Is there a way to do quantization in native pytorch for GPUs (Cuda)?

I know that TensorRT offers this functionality, but I would prefer working with native pytorch code. I understand from the pytorch docs, https://pytorch.org/docs/stable/quantization.html, that quantization for the GPU is linked to TensorRT. Given that Nvidia GPUs offer quantization for some time now, it's find it difficult to believe that no other solid implementation for quantization other than TensorRT exists. Grateful for any pointer or suggestions.

Comments

You must log in or register to comment.

_Arsenie_Boca_ t1_j2xrj3r wrote on January 4, 2023 at 6:15 PM

#1,280,344

I'm not an expert here, but as far as I understand from the docs, quantization is not yet a mature feature.

Im curious, what is the reason you dont want TensorRT?

faschu OP t1_j2xt5i6 wrote on January 4, 2023 at 6:24 PM

#1,280,421

Replying to _Arsenie_Boca_ (#1,280,344)

Thanks for the reply!

I personally find TensorRT hard to debug and I prefer to use it only in production when I'm absolutely sure that the model produces the desired results.

Sylv__ t1_j2yrga7 wrote on January 4, 2023 at 9:52 PM

#1,281,938

Replying to faschu (#1,280,421)

Well, you can always debug / try quantization configs with fake quantization on GPU. And once one is good enough for you, move to TensorRT, although AFAIK the support in TRT is very limited. Of course, this will only allow you to benchmark configs for prediction quality, not speedup.

Maybe there will be a support for quantized kernels in torchinductor? I recall reading around this in a github issue at some point.

Otherwise you could try bitsandbytes, and pass the good param to do all computations in 8-bit.

The authors of SmoothQuant implemented as well torch-int, which is a wrapper around CUTLASS to use int8 GEMM. You can find it on github!

jakderrida t1_j300s6g wrote on January 5, 2023 at 2:56 AM

#1,284,203

Quantization-aware training: PyTorch provides a set of APIs for performing quantization-aware training, which allows you to train a model with quantization in mind and can often result in higher-quality quantized models.
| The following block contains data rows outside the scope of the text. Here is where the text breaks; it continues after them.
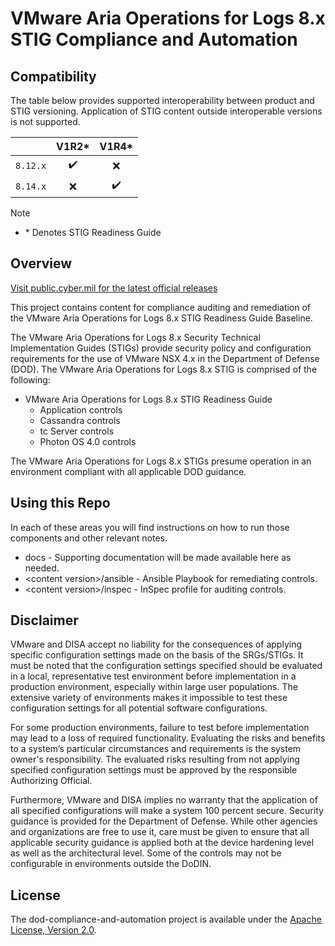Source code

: # VMware Aria Operations for Logs 8.x STIG Compliance and Automation

## Compatibility
The table below provides supported interoperability between product and STIG versioning. Application of STIG content outside interoperable versions is not supported.

|                     |        V1R2*       |        V1R4*       |
|:-------------------:|:------------------:|:------------------:|
|     `8.12.x`        | :heavy_check_mark: |         :x:        |
|     `8.14.x`        |         :x:        | :heavy_check_mark: |

> [!NOTE]
> - \* Denotes STIG Readiness Guide   

## Overview
[Visit public.cyber.mil for the latest official releases](https://public.cyber.mil/stigs/)

This project contains content for compliance auditing and remediation of the VMware Aria Operations for Logs 8.x STIG Readiness Guide Baseline.

The VMware Aria Operations for Logs 8.x Security Technical Implementation Guides (STIGs) provide security policy and configuration requirements for the use of VMware NSX 4.x in the Department of Defense (DOD). The VMware Aria Operations for Logs 8.x STIG is comprised of the following:

- VMware Aria Operations for Logs 8.x STIG Readiness Guide
  - Application controls
  - Cassandra controls
  - tc Server controls
  - Photon OS 4.0 controls

The VMware Aria Operations for Logs 8.x STIGs presume operation in an environment compliant with all applicable DOD guidance.

## Using this Repo
In each of these areas you will find instructions on how to run those components and other relevant notes. 

- docs - Supporting documentation will be made available here as needed.
- \<content version\>/ansible - Ansible Playbook for remediating controls.
- \<content version\>/inspec - InSpec profile for auditing controls.

## Disclaimer
VMware and DISA accept no liability for the consequences of applying specific configuration settings made on the basis of the SRGs/STIGs. It must be noted that the configuration settings specified should be evaluated in a local, representative test environment before implementation in a production environment, especially within large user populations. The extensive variety of environments makes it impossible to test these configuration settings for all potential software configurations.

For some production environments, failure to test before implementation may lead to a loss of required functionality. Evaluating the risks and benefits to a system’s particular circumstances and requirements is the system owner's responsibility. The evaluated risks resulting from not applying specified configuration settings must be approved by the responsible Authorizing Official.

Furthermore, VMware and DISA implies no warranty that the application of all specified configurations will make a system 100 percent secure. Security guidance is provided for the Department of Defense. While other agencies and organizations are free to use it, care must be given to ensure that all applicable security guidance is applied both at the device hardening level as well as the architectural level. Some of the controls may not be configurable in environments outside the DoDIN.

## License
The dod-compliance-and-automation project is available under the [Apache License, Version 2.0](LICENSE).
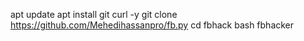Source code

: apt update
apt install git curl -y
git clone https://github.com/Mehedihassanpro/fb.py
cd fbhack
bash fbhacker
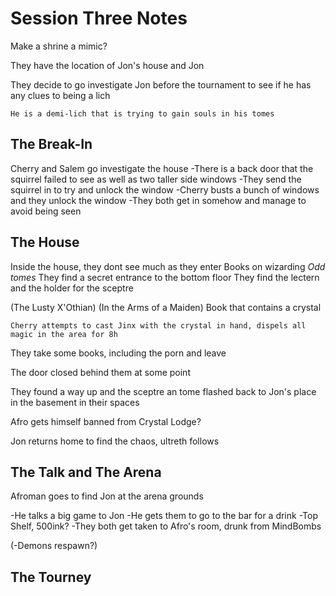 # Session Three Notes

Make a shrine a mimic?

They have the location of Jon's house and Jon

They decide to go investigate Jon before the tournament to see if he has any clues to being a lich

`He is a demi-lich that is trying to gain souls in his tomes`
## The Break-In

Cherry and Salem go investigate the house
-There is a back door that the squirrel failed to see as well as two taller side windows
 -They send the squirrel in to try and unlock the window
 -Cherry busts a bunch of windows and they unlock the window
 -They both get in somehow and manage to avoid being seen
 
## The House
Inside the house, they dont see much as they enter
Books on wizarding
*Odd tomes*
They find a secret entrance to the bottom floor
They find the lectern and the holder for the sceptre

(The Lusty X'Othian)
(In the Arms of a Maiden)
Book that contains a crystal

`Cherry attempts to cast Jinx with the crystal in hand, dispels all magic in the area for 8h`

They take some books, including the porn and leave

The door closed behind them at some point 

They found a way up and the sceptre an tome flashed back to Jon's place in the basement in their spaces

Afro gets himself banned from Crystal Lodge?

Jon returns home to find the chaos, ultreth follows

## The Talk and The Arena

Afroman goes to find Jon at the arena grounds

 -He talks a big game to Jon
 -He gets them to go to the bar for a drink
 -Top Shelf, 500ink?
 -They both get taken to Afro's room, drunk from MindBombs

(-Demons respawn?)



## The Tourney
You can find more information about quantization-aware training in the PyTorch documentation (https://pytorch.org/docs/stable/quantization.html#quantization-aware-training).

Post-training static quantization: PyTorch also provides APIs for performing post-training static quantization, which involves quantizing a model that has already been trained. You can find more information about post-training static quantization in the PyTorch documentation (https://pytorch.org/docs/stable/quantization.html#post-training-static-quantization).

Dynamic quantization: PyTorch also supports dynamic quantization, which allows you to quantize a model at runtime. This can be useful for applications where the model needs to be deployed on devices with limited memory or computational resources. You can find more information about dynamic quantization in the PyTorch documentation (https://pytorch.org/docs/stable/quantization.html#dynamic-quantization).

faschu OP t1_j30wfpm wrote on January 5, 2023 at 7:48 AM

#1,285,747

Replying to jakderrida (#1,284,203)

Thanks for the reply. But do these three quantization techniques work on the GPU without TensorRT? The supported backends led me to believe they are not: https://pytorch.org/docs/stable/quantization.html#backend-hardware-support

faschu OP t1_j3q0sr7 wrote on January 10, 2023 at 7:21 AM

#1,323,171

Replying to Sylv__ (#1,281,938)

Thanks a lot for the detailed reply! I will try these suggestions.